Крепкий паренек с золотыми кудрями, в выгоревшей штормовке и домашних тапочках посмотрел на меня так, будто заверил сказанное диктором. Это метеоролог со станции Ак-Кем.

За багажными весами, в уголке желтого отполированного дивана устроилась старушка-алтайка со сморщенным лицом и густым неожиданным "табашным" басом. Через весь пассажирский зал вдруг прокричала, обращаясь к метеорологу:

— Плохо шаманил, Валерка, теперь только на третий день попадешь к себе на консервы!

Валерка, не огрызнувшись, вышел под козырек.

Внимание веселой старушки привлек мой штормовой костюм. Оглядела слезливыми глазами и сказала как бы про себя, но вслух: "Однако в Верхний Уймон строить поехал, что ли?.."

Удивительная прозорливость.

"Как знаешь?" — обратился я к старушке, но ответа не получил.

Она набивала трубку величиной с сосуд, из которого поят в самолете чаем. Капитан-пограничник с маленькой девочкой на руках рассмеялся и сказал, что на коксинский рейс норовят попасть только запоздавшие отпускники и энтузиасты — строители музея Н. К. Рериха в Верхнем Уймоне.

В 1926 году Николай Константинович говорил с жителями села и поднимался на вершины. Два поколения прошло на Земле с тех пор. Много всего было на спокойных улицах Уймона...

Катунь понесла нас в лодке к другому берегу. Струи сшибались табунными жеребцами, а мы скользили по белопенным гривам, и все ближе нам был берег новый. Тот, кто правил, брал выше, и не жалел сил физических.

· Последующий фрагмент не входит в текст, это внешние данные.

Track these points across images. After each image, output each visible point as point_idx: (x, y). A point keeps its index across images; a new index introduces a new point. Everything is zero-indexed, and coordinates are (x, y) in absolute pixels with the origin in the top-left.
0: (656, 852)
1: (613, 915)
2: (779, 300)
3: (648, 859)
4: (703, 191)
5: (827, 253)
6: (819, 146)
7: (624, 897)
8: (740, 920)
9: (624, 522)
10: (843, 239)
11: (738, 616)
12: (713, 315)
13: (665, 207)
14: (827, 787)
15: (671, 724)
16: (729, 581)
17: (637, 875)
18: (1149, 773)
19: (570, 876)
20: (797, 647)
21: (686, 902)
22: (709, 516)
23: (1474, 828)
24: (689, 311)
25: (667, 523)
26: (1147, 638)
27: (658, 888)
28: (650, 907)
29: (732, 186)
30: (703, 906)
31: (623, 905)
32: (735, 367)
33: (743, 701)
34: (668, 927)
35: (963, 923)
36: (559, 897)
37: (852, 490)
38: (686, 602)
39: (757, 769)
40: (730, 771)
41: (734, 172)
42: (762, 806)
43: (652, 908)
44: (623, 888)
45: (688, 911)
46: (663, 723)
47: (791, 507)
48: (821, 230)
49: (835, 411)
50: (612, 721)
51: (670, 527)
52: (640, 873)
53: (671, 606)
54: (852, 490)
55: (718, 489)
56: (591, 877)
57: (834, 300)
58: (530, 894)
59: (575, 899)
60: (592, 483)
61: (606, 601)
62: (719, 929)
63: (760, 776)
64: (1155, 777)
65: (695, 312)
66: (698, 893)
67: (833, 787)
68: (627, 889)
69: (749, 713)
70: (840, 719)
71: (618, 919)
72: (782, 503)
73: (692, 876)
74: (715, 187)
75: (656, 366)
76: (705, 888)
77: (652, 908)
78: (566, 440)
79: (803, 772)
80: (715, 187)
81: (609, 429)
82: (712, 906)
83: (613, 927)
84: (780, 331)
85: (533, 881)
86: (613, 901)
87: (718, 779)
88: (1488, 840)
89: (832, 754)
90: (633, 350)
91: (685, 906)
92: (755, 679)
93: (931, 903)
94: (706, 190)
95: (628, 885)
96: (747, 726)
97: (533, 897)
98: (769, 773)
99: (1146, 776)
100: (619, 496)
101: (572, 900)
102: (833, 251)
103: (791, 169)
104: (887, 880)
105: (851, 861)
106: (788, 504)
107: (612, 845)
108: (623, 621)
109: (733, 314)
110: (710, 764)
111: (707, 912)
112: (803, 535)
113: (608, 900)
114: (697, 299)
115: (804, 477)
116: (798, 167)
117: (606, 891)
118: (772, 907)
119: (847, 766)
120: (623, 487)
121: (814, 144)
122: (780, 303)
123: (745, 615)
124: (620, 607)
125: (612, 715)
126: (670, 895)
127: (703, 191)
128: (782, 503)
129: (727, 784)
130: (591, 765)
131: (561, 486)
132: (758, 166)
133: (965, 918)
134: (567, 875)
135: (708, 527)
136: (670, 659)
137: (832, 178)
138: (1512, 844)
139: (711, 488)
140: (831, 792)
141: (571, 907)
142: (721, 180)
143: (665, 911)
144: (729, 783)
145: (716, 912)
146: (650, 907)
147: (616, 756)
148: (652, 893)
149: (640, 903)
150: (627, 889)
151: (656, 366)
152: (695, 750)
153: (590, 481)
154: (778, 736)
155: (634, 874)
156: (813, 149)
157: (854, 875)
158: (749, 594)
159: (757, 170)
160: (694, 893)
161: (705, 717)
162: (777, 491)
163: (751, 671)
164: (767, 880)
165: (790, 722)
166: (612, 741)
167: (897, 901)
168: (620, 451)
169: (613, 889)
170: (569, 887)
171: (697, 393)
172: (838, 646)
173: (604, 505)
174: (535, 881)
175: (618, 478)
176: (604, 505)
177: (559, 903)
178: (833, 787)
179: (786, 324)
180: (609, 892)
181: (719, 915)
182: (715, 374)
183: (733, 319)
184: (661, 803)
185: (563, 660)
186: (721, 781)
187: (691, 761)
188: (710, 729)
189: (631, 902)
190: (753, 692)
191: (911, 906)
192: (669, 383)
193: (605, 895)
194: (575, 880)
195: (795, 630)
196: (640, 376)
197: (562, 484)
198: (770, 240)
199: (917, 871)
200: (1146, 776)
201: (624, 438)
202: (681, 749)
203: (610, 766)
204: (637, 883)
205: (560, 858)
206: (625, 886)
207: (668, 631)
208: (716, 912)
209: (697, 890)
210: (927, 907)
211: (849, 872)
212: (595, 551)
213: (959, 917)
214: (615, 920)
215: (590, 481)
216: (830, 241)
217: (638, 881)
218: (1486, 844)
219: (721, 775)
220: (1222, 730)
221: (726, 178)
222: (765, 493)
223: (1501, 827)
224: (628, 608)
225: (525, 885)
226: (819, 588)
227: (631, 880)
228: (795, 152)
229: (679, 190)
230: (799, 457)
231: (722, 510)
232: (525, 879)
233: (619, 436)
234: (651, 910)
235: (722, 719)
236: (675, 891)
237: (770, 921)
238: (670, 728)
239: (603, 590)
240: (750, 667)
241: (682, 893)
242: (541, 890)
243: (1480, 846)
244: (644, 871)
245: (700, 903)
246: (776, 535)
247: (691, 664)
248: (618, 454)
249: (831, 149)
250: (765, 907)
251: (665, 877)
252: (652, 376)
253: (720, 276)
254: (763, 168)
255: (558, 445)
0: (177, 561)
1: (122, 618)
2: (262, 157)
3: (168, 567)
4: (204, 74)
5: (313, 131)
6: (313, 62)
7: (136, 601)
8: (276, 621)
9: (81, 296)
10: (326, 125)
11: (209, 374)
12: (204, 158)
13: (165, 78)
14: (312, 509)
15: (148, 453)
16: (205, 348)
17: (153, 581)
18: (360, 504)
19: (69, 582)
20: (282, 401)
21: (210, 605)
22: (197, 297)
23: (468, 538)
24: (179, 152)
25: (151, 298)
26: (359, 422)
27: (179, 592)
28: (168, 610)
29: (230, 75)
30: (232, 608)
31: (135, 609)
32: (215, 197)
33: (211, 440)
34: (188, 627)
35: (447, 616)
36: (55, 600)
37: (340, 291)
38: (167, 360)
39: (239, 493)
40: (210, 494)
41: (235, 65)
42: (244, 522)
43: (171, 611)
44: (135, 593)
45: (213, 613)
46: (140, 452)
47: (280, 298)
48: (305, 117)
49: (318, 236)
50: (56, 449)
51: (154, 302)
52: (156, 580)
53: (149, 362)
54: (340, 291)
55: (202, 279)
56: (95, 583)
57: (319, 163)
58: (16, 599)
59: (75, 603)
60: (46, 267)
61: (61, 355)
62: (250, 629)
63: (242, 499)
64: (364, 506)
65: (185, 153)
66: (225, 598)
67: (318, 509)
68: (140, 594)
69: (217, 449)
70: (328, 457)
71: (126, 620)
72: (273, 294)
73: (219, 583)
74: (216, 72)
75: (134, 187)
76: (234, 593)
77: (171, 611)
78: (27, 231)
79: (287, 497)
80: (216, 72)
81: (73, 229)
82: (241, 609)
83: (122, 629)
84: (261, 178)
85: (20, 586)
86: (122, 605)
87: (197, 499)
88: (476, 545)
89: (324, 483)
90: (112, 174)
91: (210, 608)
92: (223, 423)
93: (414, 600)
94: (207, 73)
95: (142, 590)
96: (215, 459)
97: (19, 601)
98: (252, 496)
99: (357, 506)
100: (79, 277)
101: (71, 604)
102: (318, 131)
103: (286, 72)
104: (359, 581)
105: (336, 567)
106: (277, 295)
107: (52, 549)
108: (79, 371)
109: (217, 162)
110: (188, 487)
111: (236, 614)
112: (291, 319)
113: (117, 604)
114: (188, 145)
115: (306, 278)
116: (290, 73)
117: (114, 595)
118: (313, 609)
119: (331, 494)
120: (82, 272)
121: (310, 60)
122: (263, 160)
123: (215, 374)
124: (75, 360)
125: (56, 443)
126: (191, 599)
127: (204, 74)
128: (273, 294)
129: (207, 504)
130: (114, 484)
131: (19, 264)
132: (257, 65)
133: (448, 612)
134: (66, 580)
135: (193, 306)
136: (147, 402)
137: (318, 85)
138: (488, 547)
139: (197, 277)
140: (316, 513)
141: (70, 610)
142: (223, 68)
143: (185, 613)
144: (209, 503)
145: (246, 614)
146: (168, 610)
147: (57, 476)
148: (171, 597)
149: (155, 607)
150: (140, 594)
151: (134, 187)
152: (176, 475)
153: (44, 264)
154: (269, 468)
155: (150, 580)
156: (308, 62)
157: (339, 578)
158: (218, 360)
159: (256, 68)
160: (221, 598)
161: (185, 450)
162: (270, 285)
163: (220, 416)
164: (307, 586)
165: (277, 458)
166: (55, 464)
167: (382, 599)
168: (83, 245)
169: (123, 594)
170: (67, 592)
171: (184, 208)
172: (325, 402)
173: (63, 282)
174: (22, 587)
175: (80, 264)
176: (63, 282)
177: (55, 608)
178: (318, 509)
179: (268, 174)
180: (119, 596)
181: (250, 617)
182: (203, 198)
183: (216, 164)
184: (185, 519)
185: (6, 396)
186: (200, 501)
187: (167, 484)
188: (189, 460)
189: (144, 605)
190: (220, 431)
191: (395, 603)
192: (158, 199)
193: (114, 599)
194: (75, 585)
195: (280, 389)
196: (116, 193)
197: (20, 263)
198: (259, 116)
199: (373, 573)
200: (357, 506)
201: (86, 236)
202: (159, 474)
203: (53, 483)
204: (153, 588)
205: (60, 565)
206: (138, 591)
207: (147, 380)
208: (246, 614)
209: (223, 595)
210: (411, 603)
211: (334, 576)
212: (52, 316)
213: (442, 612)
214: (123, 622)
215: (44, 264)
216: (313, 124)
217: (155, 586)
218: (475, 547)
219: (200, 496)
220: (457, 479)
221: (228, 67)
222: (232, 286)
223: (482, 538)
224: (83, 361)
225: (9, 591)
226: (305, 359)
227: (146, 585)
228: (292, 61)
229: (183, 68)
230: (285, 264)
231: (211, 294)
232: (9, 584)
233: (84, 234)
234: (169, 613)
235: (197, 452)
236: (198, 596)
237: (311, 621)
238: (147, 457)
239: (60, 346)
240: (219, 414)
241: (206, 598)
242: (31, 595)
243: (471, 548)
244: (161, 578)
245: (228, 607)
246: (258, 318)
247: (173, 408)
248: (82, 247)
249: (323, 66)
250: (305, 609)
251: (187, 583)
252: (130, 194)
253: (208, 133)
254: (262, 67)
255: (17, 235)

Приткнули острый нос к корням еловых великанов. Твердо пошли на крутой утес... И видна уже янтарная крыша дома. В Уймоне полдень. Над Уймоном дым, жгут на огородах ботву, во дворах и пригонах — мусор. Дым отдает лиственничной щепой и навозом. Трава проклевывается сквозь бурую листву неторопко, словно приглядываясь. Телята ловко выщипывают ее, прикусывая у самой земли. Земля еще холодна. По утрам туман прикрывает Терехтинский хребет. Стройка поднимается к небу. Ничто не заслоняет двухэтажного дома. Десять окон спокойно глядят на белые горы. Силы богатырские затрачены на строительство. Каждое бревно поворачивалось на земле до шестнадцати раз, пока не становилось стеновым бруском. Двенадцать и пять метров длина бревен. Топорами махали да тюкали с рассвета и до темна. Двести семнадцать человеко-дней на окантовку потрачено. Топор с однобокой заточкой к руке прирос. Даже для привычного человека это очень тяжелый труд физический. Сто шестьдесят семь лиственничных хлыстов в марте с горы привезено... Как строят... Неторопко, стараются... Значит, простоит храм муз долго, может, триста лет. История знает и более древние постройки из алтайской лиственницы. Георгий Васильевич Щенников подъехал на сереньком "Москвиче", остановился у штакетника, опустил стекло: "К председателю сельсовета вопросы есть?" — У нас всегда есть вопросы к председателю сельсовета. Как дела с транспортом? Когда распилит лес Мультинский леспромхоз? Нельзя ли взять пару верховых лошадей, чтобы подняться на гору Батун? - "Что на Батуне?" - Посмотреть восход солнца и сделать несколько цветных фотографий. - "Лошадь найдем, смотрите восход".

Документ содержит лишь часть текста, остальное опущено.